The target product is an LSC therapy, and if successful, this proposal will establish an ex vivo expansion protocol with human feeder cells for LSCs transplantation in the United States. Although LSC expansion and transplantation procedures have been developed in Europe, they utilize xenobiotic reagents that impede their acceptance in the US. Reviewers acknowledged that the proposed project could address a medical need but suggested that the project’s impact would be only incremental and, although aimed broadly at corneal disease, would likely only be appropriate for a limited number of corneal disease patients. Additionally, reviewers questioned the applicant’s assertion that an alternative cell source was needed to treat bilateral disease, since a recent study described treatment of a patient with bilateral disease using autologous cells grown from a spared limbal region.
Reviewers raised a number of concerns about the feasibility of the proposed research. Although specific aims appear straightforward, clear endpoints and go/no go criteria for many activities were not adequately defined. For example, The selection criteria for establishing human feeder cell lines are poorly defined, and there was no discussion of alternatives if appropriate lines were not identified. Reviewers felt that the proposal lacked compelling preliminary data in support of the use of Wnt and Notch modulation to regulate LSC differentiation. Additionally, the absence of published or preliminary data supporting the transdifferentiation of epidermal epithelial stem cells into corneal epithelial cells raised critical doubts about the feasibility of the third specific aim.

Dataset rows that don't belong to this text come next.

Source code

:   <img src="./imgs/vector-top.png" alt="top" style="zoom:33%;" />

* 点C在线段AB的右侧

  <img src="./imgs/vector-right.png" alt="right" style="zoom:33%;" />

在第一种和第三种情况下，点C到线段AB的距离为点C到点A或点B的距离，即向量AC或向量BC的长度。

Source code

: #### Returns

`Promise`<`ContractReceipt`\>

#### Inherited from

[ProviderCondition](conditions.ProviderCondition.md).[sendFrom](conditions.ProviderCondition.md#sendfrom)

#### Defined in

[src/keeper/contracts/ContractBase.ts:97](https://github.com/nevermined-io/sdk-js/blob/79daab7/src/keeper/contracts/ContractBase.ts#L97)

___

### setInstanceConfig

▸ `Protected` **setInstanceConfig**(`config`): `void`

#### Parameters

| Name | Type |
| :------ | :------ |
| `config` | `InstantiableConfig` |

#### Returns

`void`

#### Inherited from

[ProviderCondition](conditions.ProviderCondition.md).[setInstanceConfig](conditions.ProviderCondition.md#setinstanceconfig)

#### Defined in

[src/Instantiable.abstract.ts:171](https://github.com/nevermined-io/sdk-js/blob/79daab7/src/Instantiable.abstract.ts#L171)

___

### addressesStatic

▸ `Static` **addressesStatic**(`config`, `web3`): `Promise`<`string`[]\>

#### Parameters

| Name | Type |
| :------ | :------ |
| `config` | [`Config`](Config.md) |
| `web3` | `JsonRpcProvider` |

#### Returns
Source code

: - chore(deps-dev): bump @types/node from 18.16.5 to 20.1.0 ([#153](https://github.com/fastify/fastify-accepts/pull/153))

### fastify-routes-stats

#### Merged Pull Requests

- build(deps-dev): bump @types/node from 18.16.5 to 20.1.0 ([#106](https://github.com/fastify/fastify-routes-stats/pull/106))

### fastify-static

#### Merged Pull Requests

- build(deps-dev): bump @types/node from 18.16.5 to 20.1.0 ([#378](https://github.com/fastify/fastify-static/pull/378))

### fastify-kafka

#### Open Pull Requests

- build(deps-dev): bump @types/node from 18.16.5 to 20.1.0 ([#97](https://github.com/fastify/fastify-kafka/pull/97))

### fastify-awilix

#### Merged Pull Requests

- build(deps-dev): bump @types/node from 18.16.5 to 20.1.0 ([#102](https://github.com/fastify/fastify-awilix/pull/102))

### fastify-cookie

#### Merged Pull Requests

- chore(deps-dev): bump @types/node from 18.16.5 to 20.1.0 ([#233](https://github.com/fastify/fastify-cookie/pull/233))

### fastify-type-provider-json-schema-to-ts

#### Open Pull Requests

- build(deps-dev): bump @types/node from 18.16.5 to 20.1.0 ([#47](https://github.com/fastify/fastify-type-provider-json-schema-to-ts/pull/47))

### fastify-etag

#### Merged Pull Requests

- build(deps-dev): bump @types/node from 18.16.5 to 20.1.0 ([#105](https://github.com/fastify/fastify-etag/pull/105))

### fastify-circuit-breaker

Although reviewers found this last goal intriguing, they felt is was more appropriate for a program focused on fundamental cellular mechanisms.
Reviewer judged the PI as generally well-trained but lacking experience in coordinating collaborative research teams. Additionally, he/she has only a modest publication record. The research team has some experience culturing LSCs, but lacks expertise in stem cell biology. There were concerns also as to whether the PI’s percent effort was large enough for a project of this scope. The budget appeared appropriate for the studies described in the application. The research environment was viewed as excellent, and the institutional support is strong.
In summary, this application describes a DCF proposal to derive and expand LSCs for application in autologous corneal regeneration. The reviewers found significant deficiencies in the preliminary data and stem cell expertise, and expressed serious concerns about the project’s feasibility. Consequently, the application was not recommended for funding.